Spark Scala Engineer at Pyramid Consulting Europe Ltd, Leeds, 6 Months, £Contract Rate

  • Contract Spy
  • Hybrid (Leeds, United Kingdom)
  • Jul 04, 2024
6 Months or more Information Technology

Contract Description

Job Description:

Job Title: Spark Scala Engineer
Location: Leeds, UK (3 days/week, onsite)
Job Type: 6+ month and possibility of extension

Looking for an enthusiastic Spark Scala Engineer who will be responsible for designing, building, and maintaining data pipelines using Apache Spark and Scala.

This includes tasks like:

  • Extracting data from various sources (databases, APIs, files)
  • Transforming and cleaning the data
  • Loading the data into data warehouses or data lakes (eg, BigQuery, Amazon Redshift)
  • Automating the data pipeline execution using scheduling tools (eg, Airflow)
  • Data analysis and modelling: While the primary focus might be on data engineering, some JDs might require basic data analysis skills: Writing analytical queries using SQL or Spark SQL to analyse processed data and Building simple data models to understand data relationship.

Work with Big Data technologies: You'll likely work with various Big Data technologies alongside Spark, including:

  1. Hadoop Distributed File System (HDFS) for storing large datasets
  2. Apache Kafka for Real Time data streaming
  3. Apache Hive for data warehousing on top of HDFS
  4. Cloud platforms like AWS, Azure, or GCP for deploying and managing your data pipelines

Your benefits:

As the Spark Scala Engineer, you will have the opportunity to work with one of the biggest IT landscapes in the world.
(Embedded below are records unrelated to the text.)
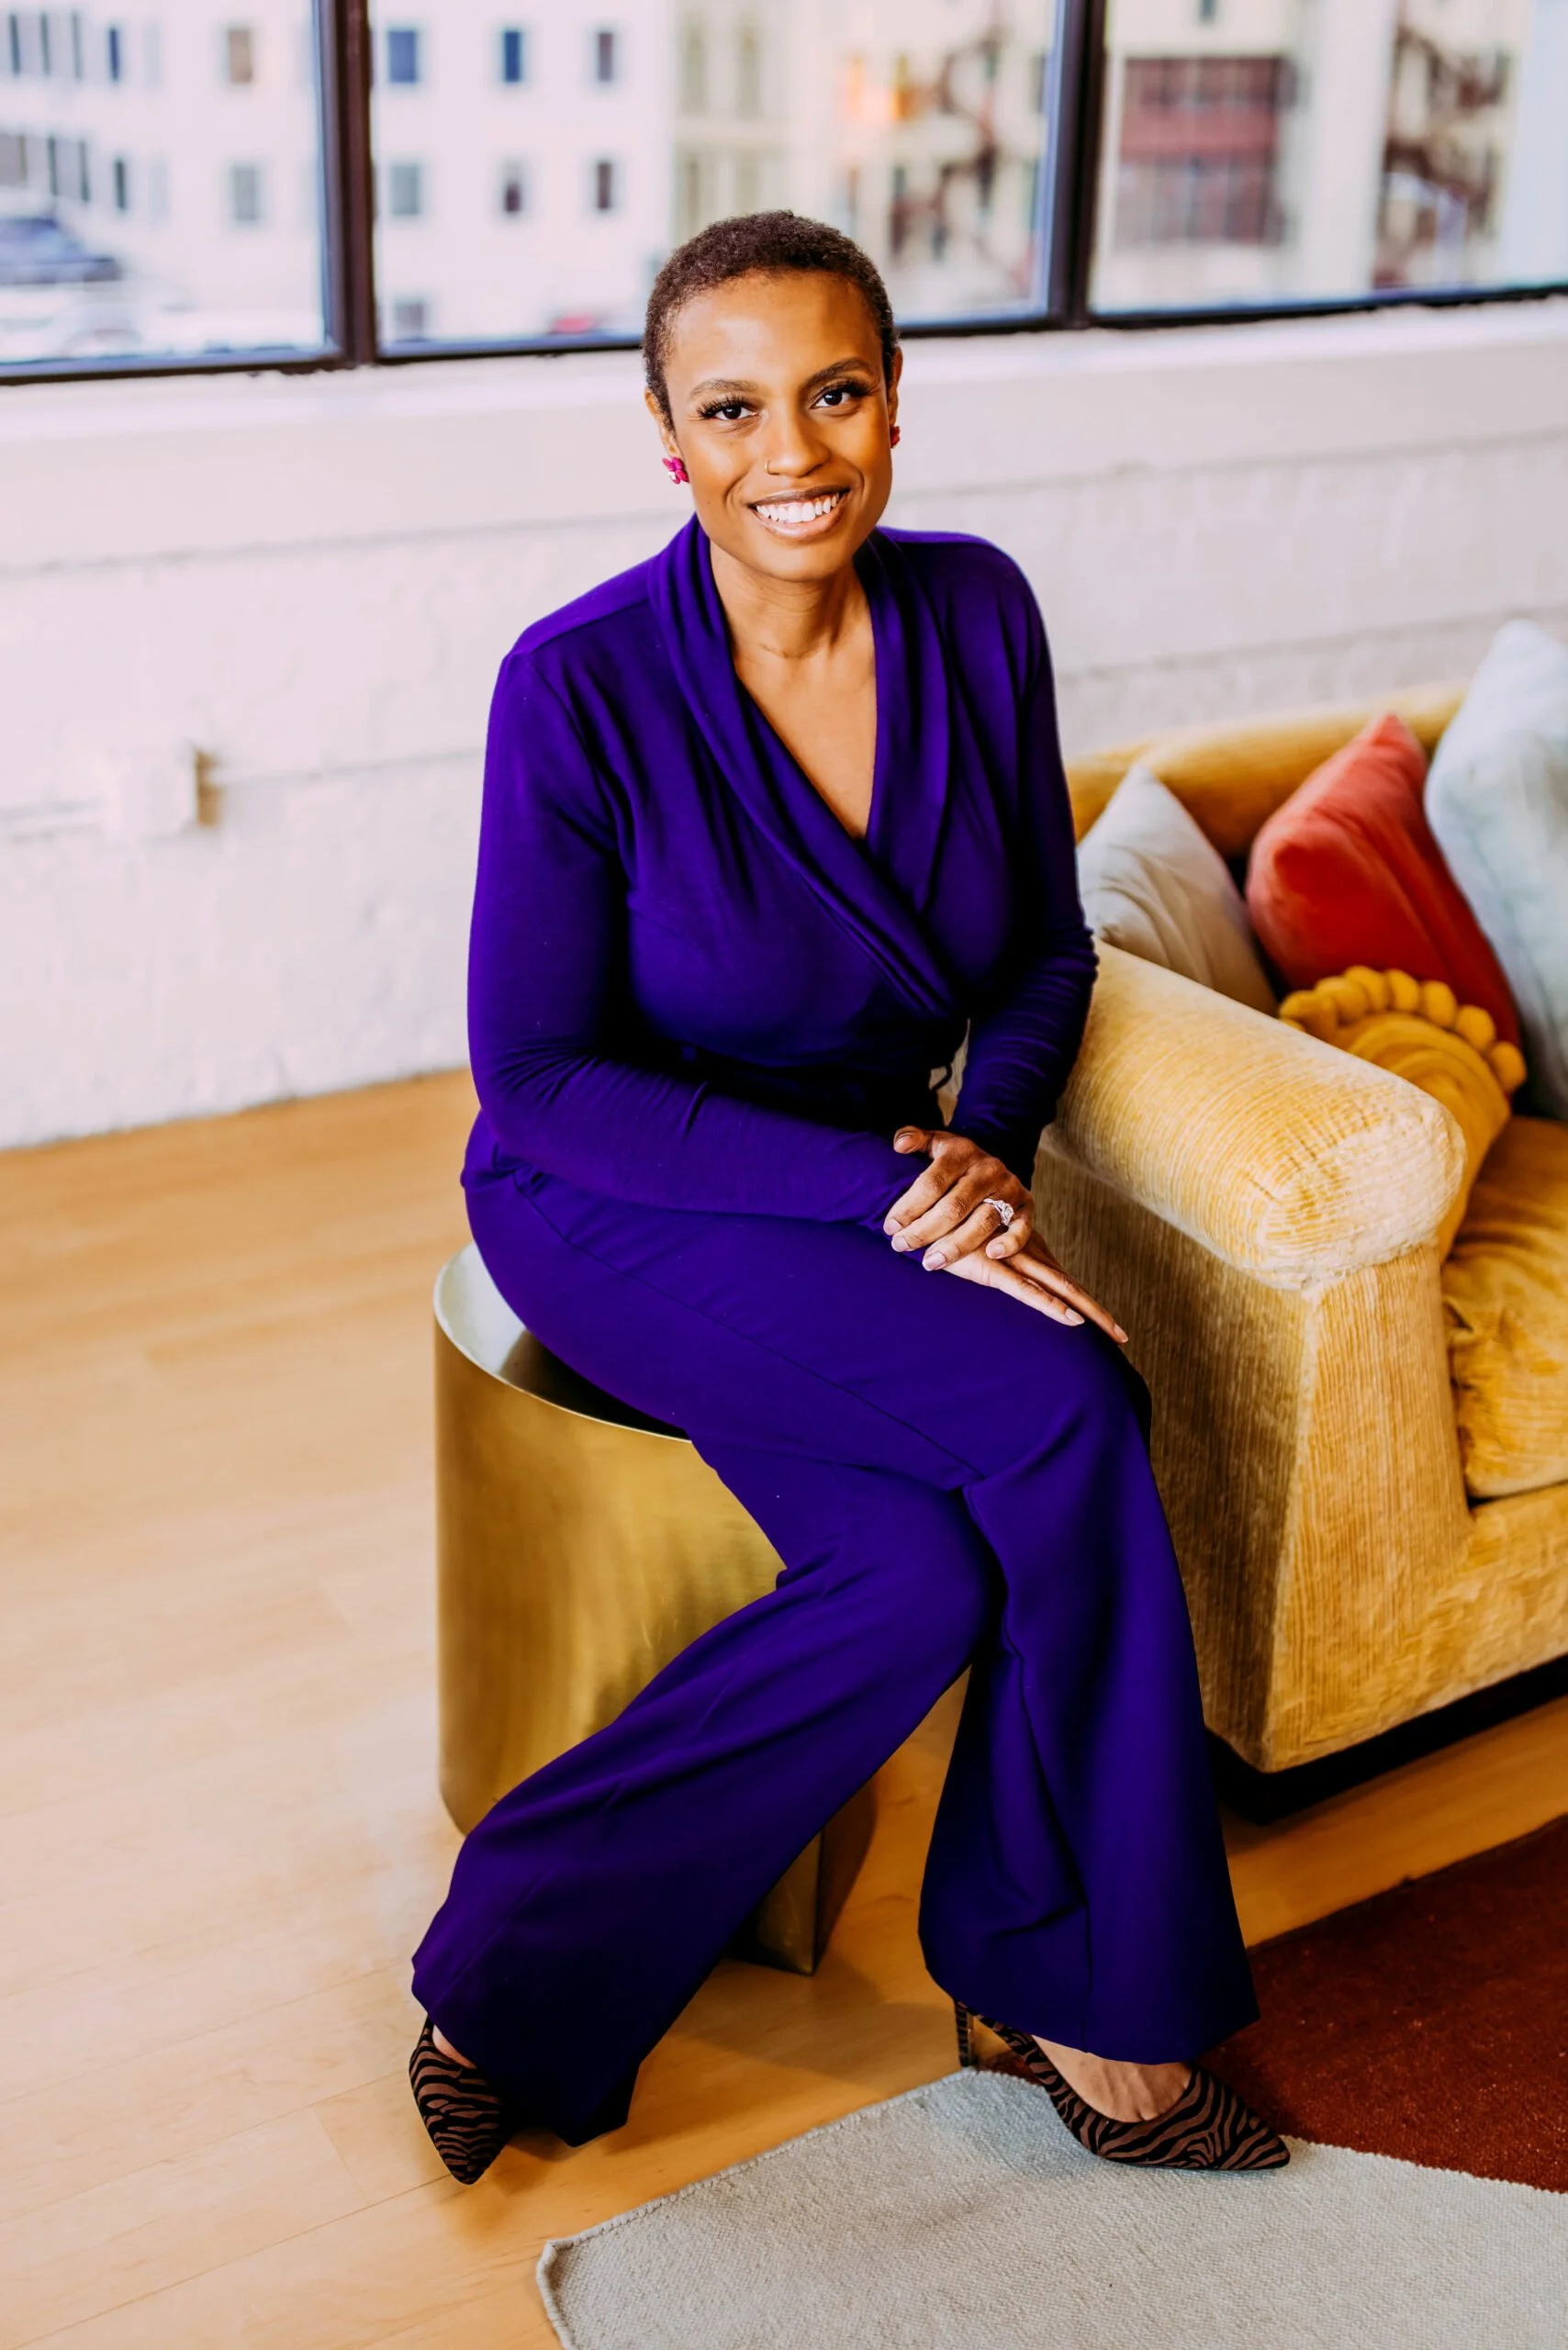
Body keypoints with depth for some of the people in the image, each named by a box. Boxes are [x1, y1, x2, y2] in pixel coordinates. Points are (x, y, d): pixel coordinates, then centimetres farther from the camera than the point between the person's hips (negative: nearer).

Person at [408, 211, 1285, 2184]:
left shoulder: (975, 614, -5)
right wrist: (887, 1189, -22)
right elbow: (539, 1078, -17)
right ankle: (1093, 1997, -6)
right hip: (619, 1209, -5)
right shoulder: (581, 686, -19)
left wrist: (984, 1143, -14)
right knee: (1067, 1413, -26)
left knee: (928, 1572, -24)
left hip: (879, 1192, 5)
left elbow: (1044, 944, 6)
You can also look forward to being mentored and groomed in your career journey by some of the finest in the business.

Your responsibilities:

As a Spark Scala Engineer you will be working for- GDT (Global Data Technology) Team, you will be responsible for:

  • Designing, building, and maintaining data pipelines using Apache Spark and Scala
  • Working on an Enterprise scale Cloud infrastructure and Cloud Services in one of the Clouds (GCP).

Mandatory Skills:

  • At least 8+ Years of IT Experience with designing, building, and maintaining data pipelines.
  • At least 4+ Years of experience with designing, building, and maintaining data pipelines using Apache Spark and Scala
  • Programming languages: Proficiency in Scala and Spark is essential. Familiarity with Python and SQL is often a plus.
  • Big Data technologies: Understanding of HDFS, Kafka, Hive, and cloud platforms is valuable.
  • Data engineering concepts: Knowledge of data warehousing, data pipelines, Datamodelling, and data cleansing techniques is crucial.
  • Problem-solving and analytical skills : You should be able to analyze complex data problems, design efficient solutions, and troubleshoot issues.
  • Communication and collaboration: The ability to communicate effectively with data scientists, analysts, and business stakeholders is essential.
  • Ready to work at least three days from Leeds (UK) office and accept changes as per customer policies .
  • To be able to traverse and explain the system designs and file format usages you have been a part of and why any tool/technology was used.

Good to have skills.

Ideally, you should be familiar with

  • Machine learning libraries: Familiarity with Spark ML or other machine learning libraries in Scala can be advantageous.
  • Cloud computing experience: Experience with cloud platforms like AWS, Azure, or GCP for data pipelines deployment is a plus.
  • DevOps tools: Knowledge of DevOps tools like Git, CI/CD pipelines, and containerization tools (Docker, Kubernetes) can be beneficial.